Ölüm kokan bu havayı teneffüs edin, ufuklar kapkara, sinesine acı sinmiş. Yüreğiniz varsa hisedin
Perperişanlık bir pazar kurulmuş, mazlumun canına, izler durur bedbahtlar merhametsizce.
Duyguları mısralara sığmayan yüreği çoşkun şairler bile susmuş, sakat yürekleri ferasetsizlikle mühürlenmiş.
Kırılsın o vakit bütün kalemler, silinsin mazluma yer verilmeyen dizeler.
Herkes sussun tek kelime konuşmasın ve kapatın gözlerinizi, hayal edin mazlumun şikayetçi olacağı vakti. Zalime benzeyen herkesin nasıl rezil edileceğini.
Öyle diyor Celil ve Kahhar olan Allah
“Zulümden sakınıp kaçınınız. Çünkü zulüm, kıyamet gününde zâlime zifiri karanlık olacaktır.
Hadi şimdi yüreğiniz varsa meydan okuyun bu tehdide, hadi o çok övündüğünüz gücünüz, soyunuz, malınız mülkünüz gelsin de kurtarsın sizi bu rezillikten.

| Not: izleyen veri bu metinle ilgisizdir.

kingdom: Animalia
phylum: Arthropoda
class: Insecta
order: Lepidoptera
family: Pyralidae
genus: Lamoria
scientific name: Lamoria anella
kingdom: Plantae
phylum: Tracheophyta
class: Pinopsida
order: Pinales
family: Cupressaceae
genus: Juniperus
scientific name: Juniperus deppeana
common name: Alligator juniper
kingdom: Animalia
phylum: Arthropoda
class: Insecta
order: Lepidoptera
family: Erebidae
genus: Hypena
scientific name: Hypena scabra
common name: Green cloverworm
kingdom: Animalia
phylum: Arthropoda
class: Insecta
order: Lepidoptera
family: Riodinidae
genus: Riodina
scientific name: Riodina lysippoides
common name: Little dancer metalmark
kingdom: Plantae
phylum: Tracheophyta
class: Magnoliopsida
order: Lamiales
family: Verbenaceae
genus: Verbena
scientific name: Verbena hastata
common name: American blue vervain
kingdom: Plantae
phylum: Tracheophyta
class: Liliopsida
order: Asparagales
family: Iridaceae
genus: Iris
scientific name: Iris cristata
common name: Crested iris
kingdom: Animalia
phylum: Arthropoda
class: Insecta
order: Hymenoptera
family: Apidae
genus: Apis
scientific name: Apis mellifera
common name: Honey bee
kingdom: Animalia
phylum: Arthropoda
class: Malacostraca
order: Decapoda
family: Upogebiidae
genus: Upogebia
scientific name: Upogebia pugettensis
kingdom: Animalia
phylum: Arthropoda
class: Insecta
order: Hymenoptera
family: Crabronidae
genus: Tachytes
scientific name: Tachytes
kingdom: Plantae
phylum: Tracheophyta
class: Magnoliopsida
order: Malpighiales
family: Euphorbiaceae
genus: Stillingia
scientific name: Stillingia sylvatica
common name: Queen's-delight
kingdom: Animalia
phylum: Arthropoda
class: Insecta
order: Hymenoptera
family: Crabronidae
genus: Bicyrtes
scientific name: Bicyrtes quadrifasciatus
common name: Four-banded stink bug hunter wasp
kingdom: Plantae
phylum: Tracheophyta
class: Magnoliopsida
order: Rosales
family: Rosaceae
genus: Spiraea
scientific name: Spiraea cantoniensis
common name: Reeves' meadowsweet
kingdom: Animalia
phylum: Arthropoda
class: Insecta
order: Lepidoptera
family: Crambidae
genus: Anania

Sen ağzı süt kokan, dünyanın gözü önünde acımasızca katledilen yavrucuk; yüreğin mahzun olmasın dinle bak ne diyor, Müntekim ve Hasib olan Allah
“Sakın zâlimlerin yaptığından Allah’ı gafil sanma! O, sadece onları, gözlerin dehşetten donup kalacağı, bir noktaya dikilip bakacağı bir güne erteliyor.
Eyyy yedi milyar insanlık duyun bu tehtidi ve korkun o günün çetinliğinden mazlumun incinen tek bir telinin hesabının sorulmasından. Korkun ve bekleyin. O güne sadece bir ölüm mesafesi var.
Şimdi gökler o anı beklemekte ve biz müminler semaya elimizi açıyor gücümüz nisbetince. Ya rab, elimizden gelse canımızı verirdik ama bu gün en cesurumuzun bile elinin kolunun bağlanacağı bir zamanmış çünkü çark münafıkların çarkıymış. Af et bizleri.